Forever chemicals are especially concerning because, as their name suggests, they’re made to last forever. This means they don’t break down when they get into our bodies. Instead, our immune system is forced to work overtime to eliminate PFAS. Avoidance is always the best way to keep forever chemicals from impacting your health.
Identifying Forever Chemicals in Your Home
Forever chemicals have made national news on more than one occasion. They continue to be the subject of medical studies, drawing serious health and environmental concerns. But stressing about them isn’t the answer (seriously, it’s not).
Instead, take control of your environment. Understand the products that are most likely to contain high levels of PFAS and make adjustments. Here are a few suggestions:
- Tap Water — Use reverse osmosis water filters to remove PFAS from your drinking water (one of the most common sources of forever chemical exposure).
- Makeup Products — It’s estimated that 90% of makeup products contain PFAS. One way to potentially lower your exposure to PFAS is to choose products that aren’t waterproof or long-lasting. But ultimately, we recommend finding an organic makeup brand you trust.
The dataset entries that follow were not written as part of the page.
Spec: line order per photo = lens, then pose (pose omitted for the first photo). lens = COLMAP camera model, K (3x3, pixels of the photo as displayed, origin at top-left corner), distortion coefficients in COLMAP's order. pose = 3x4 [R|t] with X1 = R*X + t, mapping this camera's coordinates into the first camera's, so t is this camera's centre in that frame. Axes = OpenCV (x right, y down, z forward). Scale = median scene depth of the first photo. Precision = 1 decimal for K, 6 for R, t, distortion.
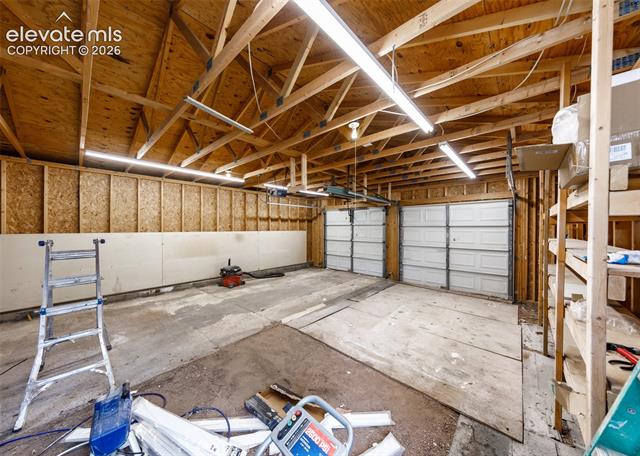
lens RADIAL K [[222.1, 0, 326.7], [0, 222.1, 228.8], [0, 0, 1]] dist [0.011536, 0.000044]
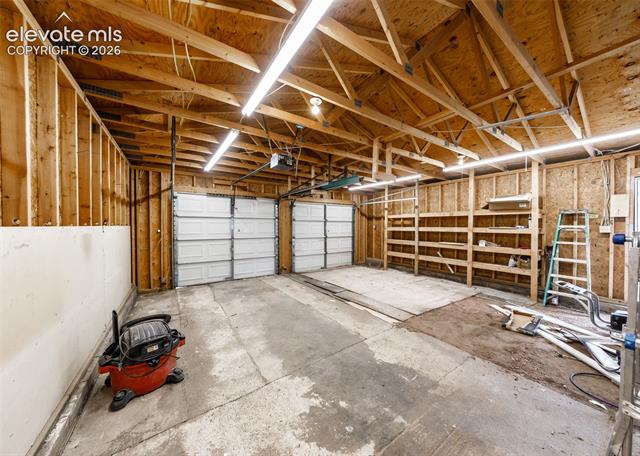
lens RADIAL K [[222.1, 0, 326.7], [0, 222.1, 228.8], [0, 0, 1]] dist [0.011536, 0.000044]
pose [[0.227315, -0.016999, 0.973673, -0.739756], [0.001914, 0.999854, 0.017009, 0.013182], [-0.973819, -0.002003, 0.227314, 0.692948]]
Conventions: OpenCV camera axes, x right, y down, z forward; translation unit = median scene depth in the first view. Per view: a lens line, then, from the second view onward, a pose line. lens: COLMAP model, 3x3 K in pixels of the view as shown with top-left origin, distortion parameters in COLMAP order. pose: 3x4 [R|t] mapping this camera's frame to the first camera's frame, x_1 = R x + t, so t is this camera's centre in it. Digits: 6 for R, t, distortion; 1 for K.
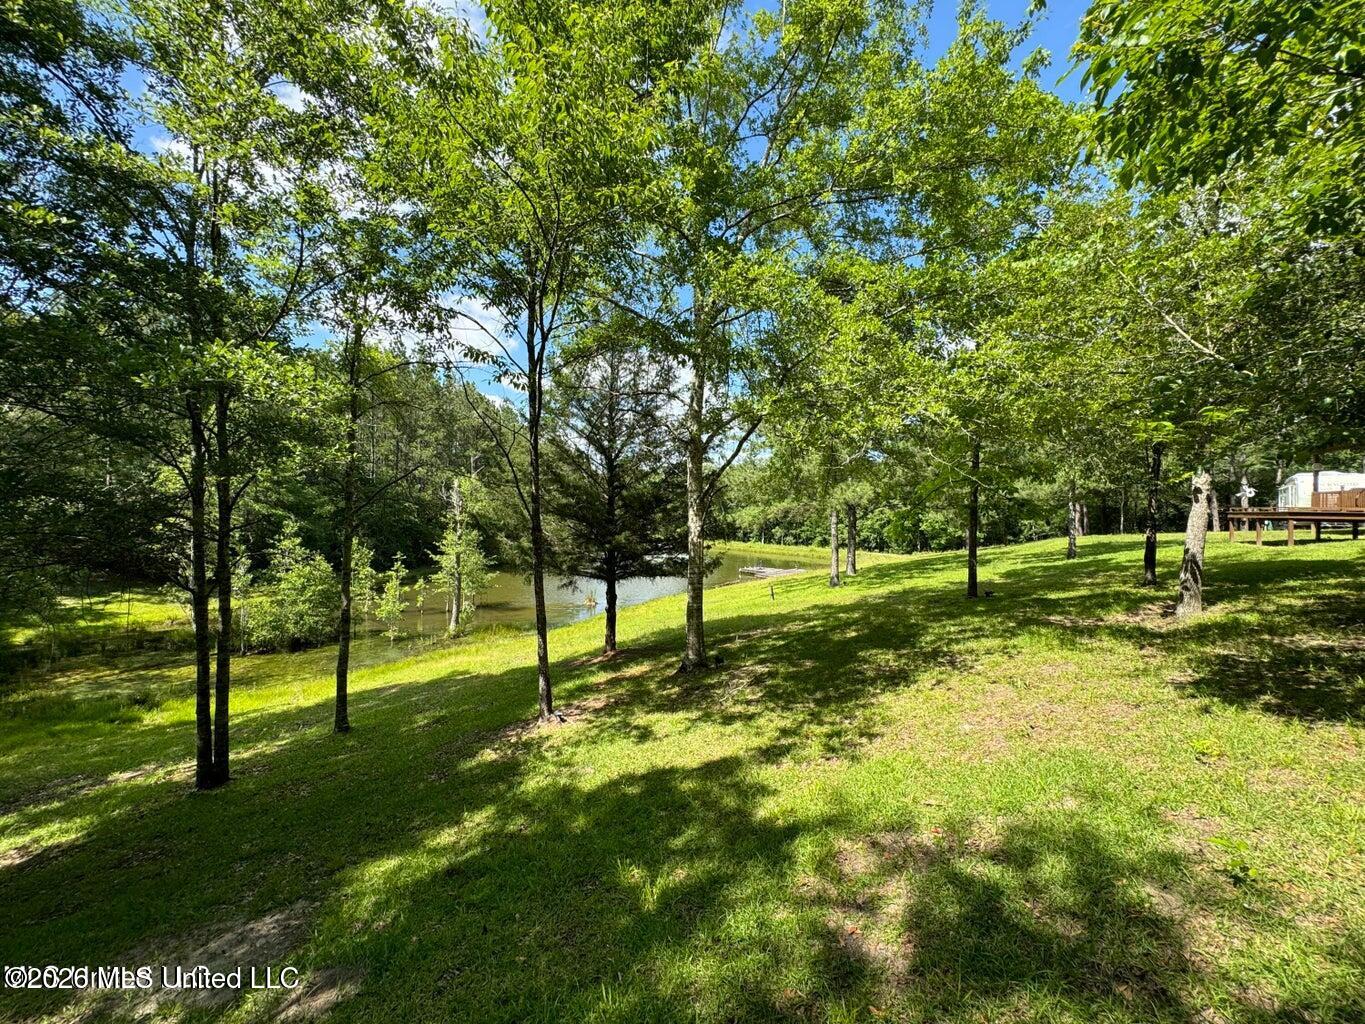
lens RADIAL K [[545.7, 0, 682.5], [0, 545.7, 512.0], [0, 0, 1]] dist [-0.000265, 0.000625]
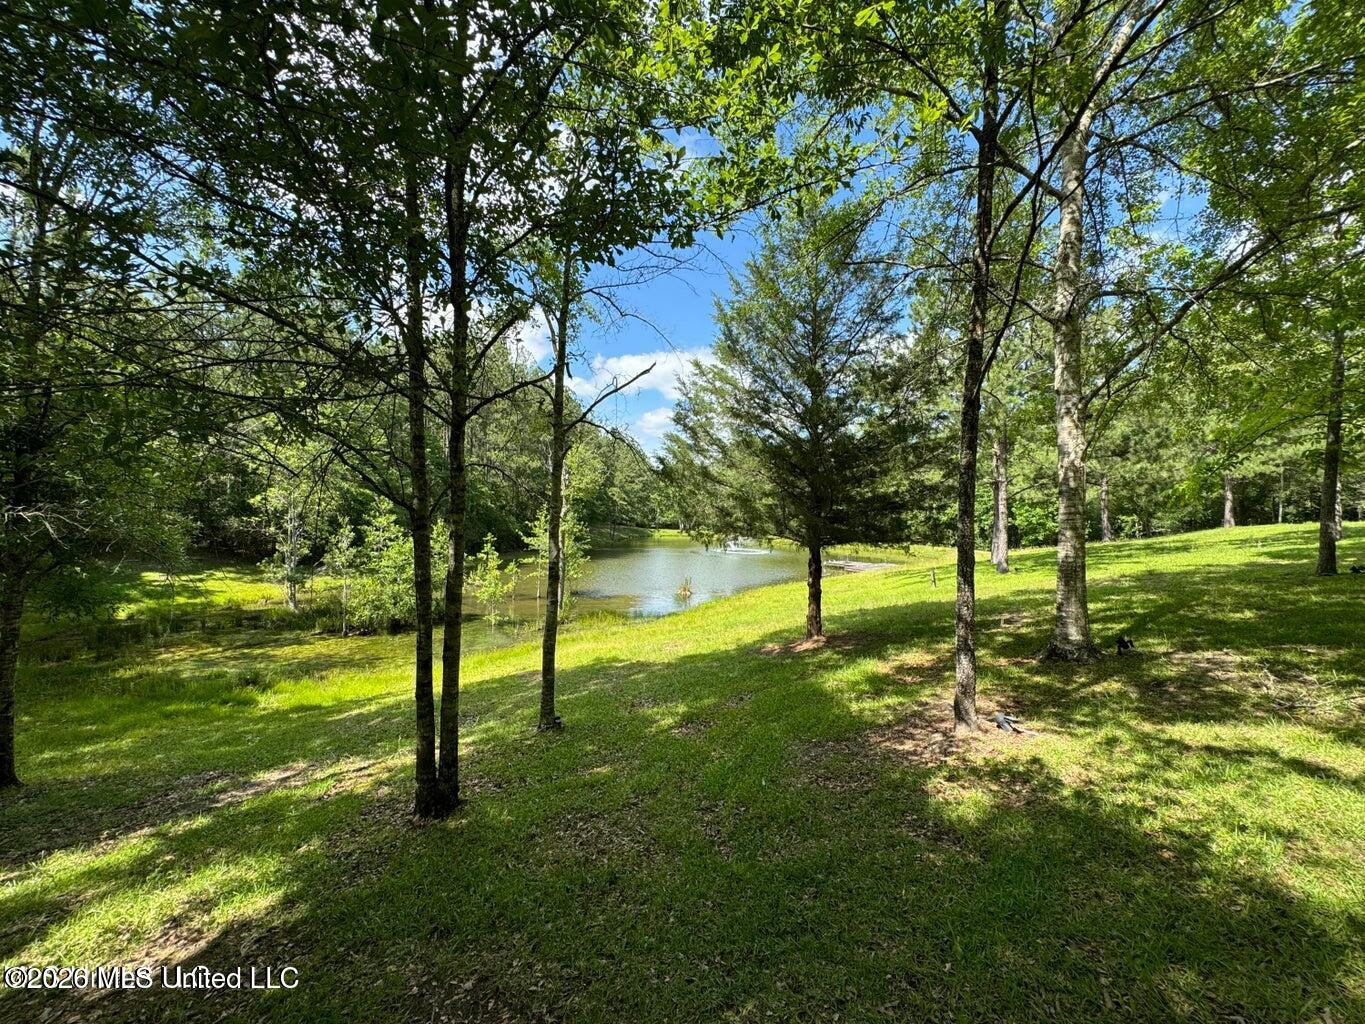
lens RADIAL K [[545.7, 0, 682.5], [0, 545.7, 512.0], [0, 0, 1]] dist [-0.000265, 0.000625]
pose [[0.997208, 0.008434, -0.074199, -0.178519], [-0.008389, 0.999964, 0.000926, 0.049695], [0.074204, -0.000301, 0.997243, 0.128554]]
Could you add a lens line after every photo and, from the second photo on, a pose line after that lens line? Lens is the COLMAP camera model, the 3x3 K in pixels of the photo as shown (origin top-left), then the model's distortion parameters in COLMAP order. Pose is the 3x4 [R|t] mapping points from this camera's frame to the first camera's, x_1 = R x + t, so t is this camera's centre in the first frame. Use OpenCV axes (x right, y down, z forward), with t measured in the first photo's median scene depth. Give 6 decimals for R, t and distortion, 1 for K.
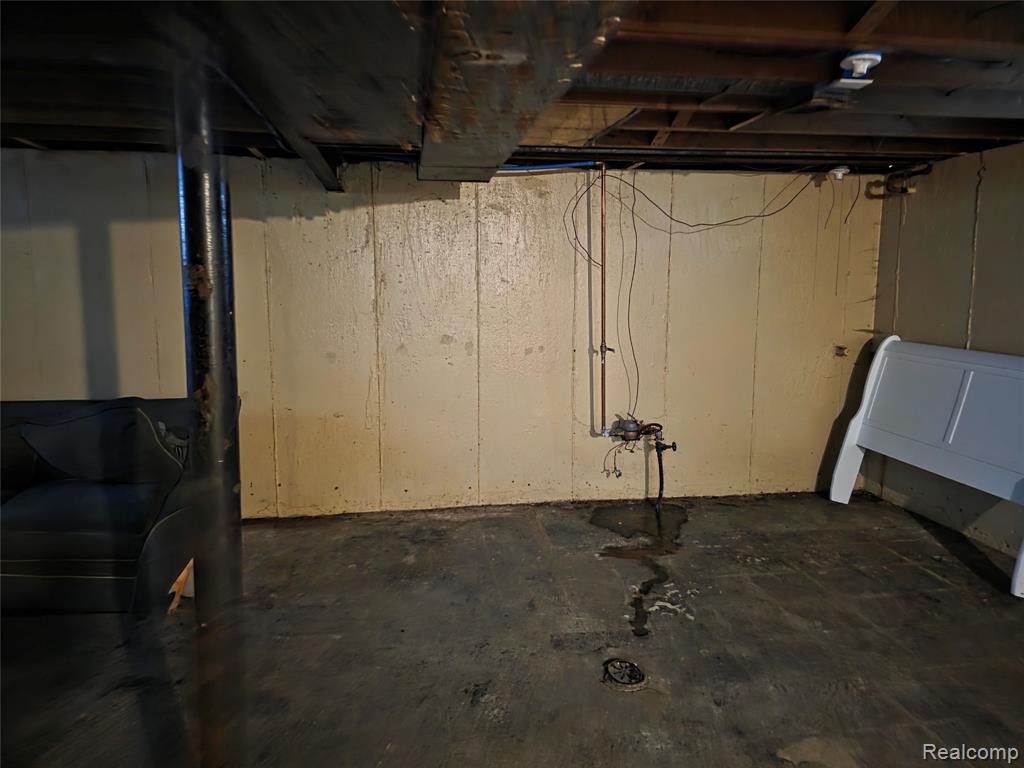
lens RADIAL K [[735.6, 0, 518.7], [0, 735.6, 382.6], [0, 0, 1]] dist [0.075366, -0.065130]
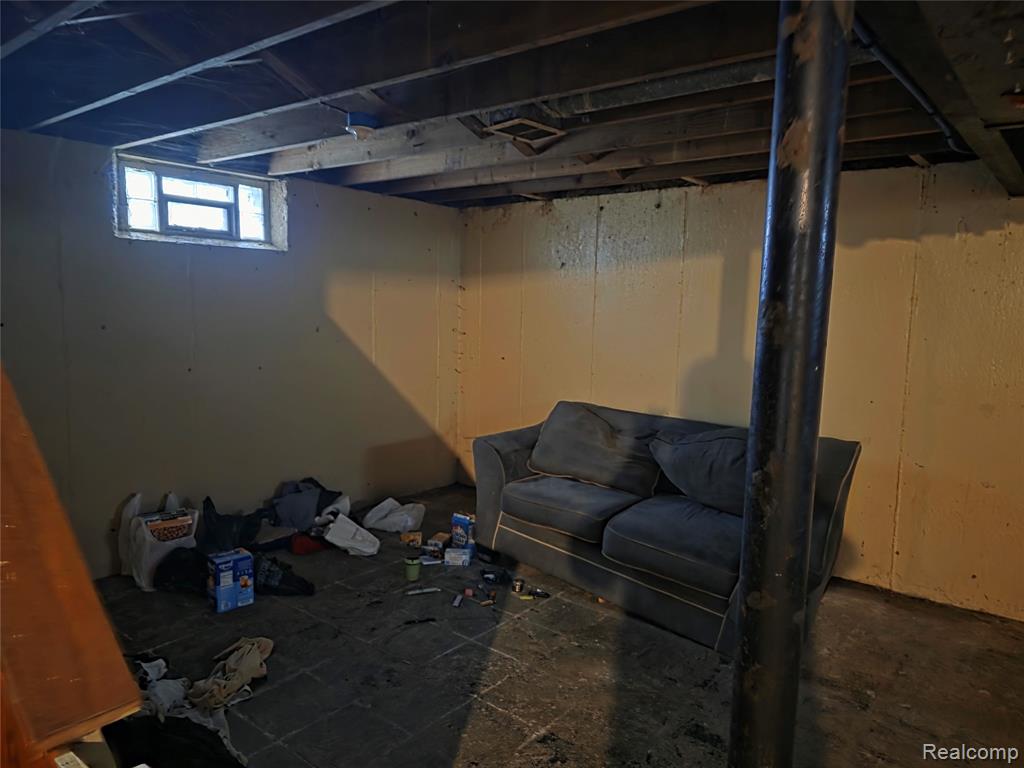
lens RADIAL K [[735.6, 0, 518.7], [0, 735.6, 382.6], [0, 0, 1]] dist [0.075366, -0.065130]
pose [[0.684129, 0.094414, -0.723224, -0.024711], [-0.118373, 0.992813, 0.017633, -0.019772], [0.719691, 0.073547, 0.690388, 0.106064]]
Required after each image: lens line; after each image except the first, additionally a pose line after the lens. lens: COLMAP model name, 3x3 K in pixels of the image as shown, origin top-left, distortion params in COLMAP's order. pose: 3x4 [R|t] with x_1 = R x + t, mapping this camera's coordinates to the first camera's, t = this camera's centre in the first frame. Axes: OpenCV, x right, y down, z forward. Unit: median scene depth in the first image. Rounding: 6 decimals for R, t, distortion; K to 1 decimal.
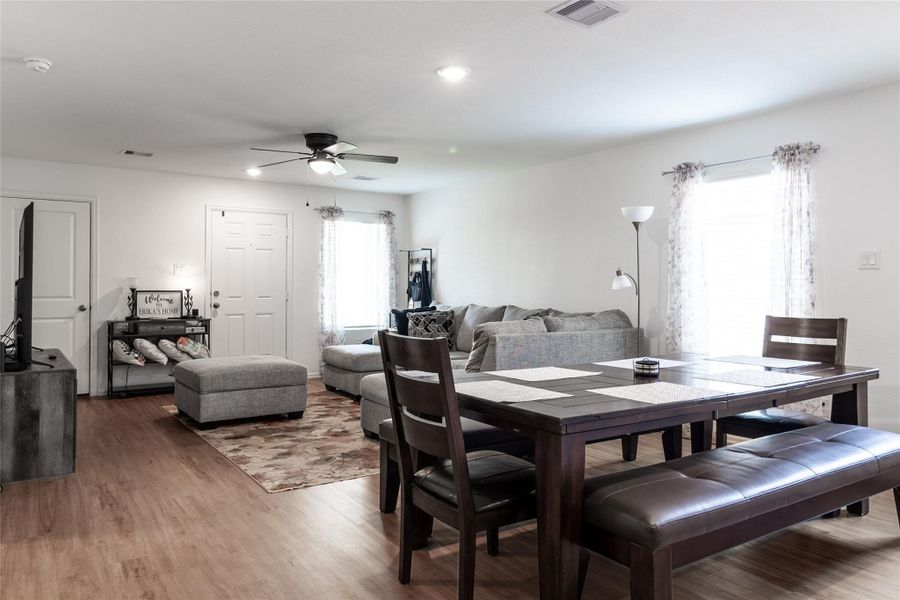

- Non-Stick Pans — Learn to cook the ancestral way, without non-stick pots and pans that typically contain heavy doses of PFAS. Cast iron and stainless steel are great alternatives.
- Food Packaging — Pre-packed food and especially fast foods are big contributors to PFAS in the environment. Try eating out less or only going places that use paper packaging.
- Clothing — 100% cotton or wool clothing is healthier for your body anyway. And when you prioritize those options over yoga pants and activewear, you’re more likely to avoid forever chemicals.
- Period Products — Seriously, PFAS are found in pads, tampons, and even reusable period underwear.
Identifying Forever Chemicals on Ingredient Labels
Reading ingredient labels at the grocery store either makes you feel like a health wizard or (if you’re like us) extremely confused. But forever chemicals can be easy to identify when you know what you’re looking for. Check your bottles for the word “fluoro.” Better yet, avoid waterproof and long-lasting makeup products altogether.
Help Eliminate Forever Chemicals from the Environment by Making Your Voice Heard
We get it. Taking on responsibility for the environmental pollution caused by multi-billion dollar corporations feels completely uncool. And, it is. Consumers didn’t create forever chemicals. In fact, we didn’t even know about them until recently.
When the manufacturing of PFAS began, we weren’t given a voice.
Now, data is rising. We have the information. We know what’s happening with PFAS and their impact on disease. For the first time, we have the power to change our environment now—and for our children and grandchildren.
By using healthy alternatives (for example: organic furniture, cotton clothing, homemade products, and organic makeup brands), we can support responsible consumption. And, we can advocate for the future by helping pass laws that ban PFAS. Let’s put in the work to spread awareness, fund medical studies, and watch our planet change for the better.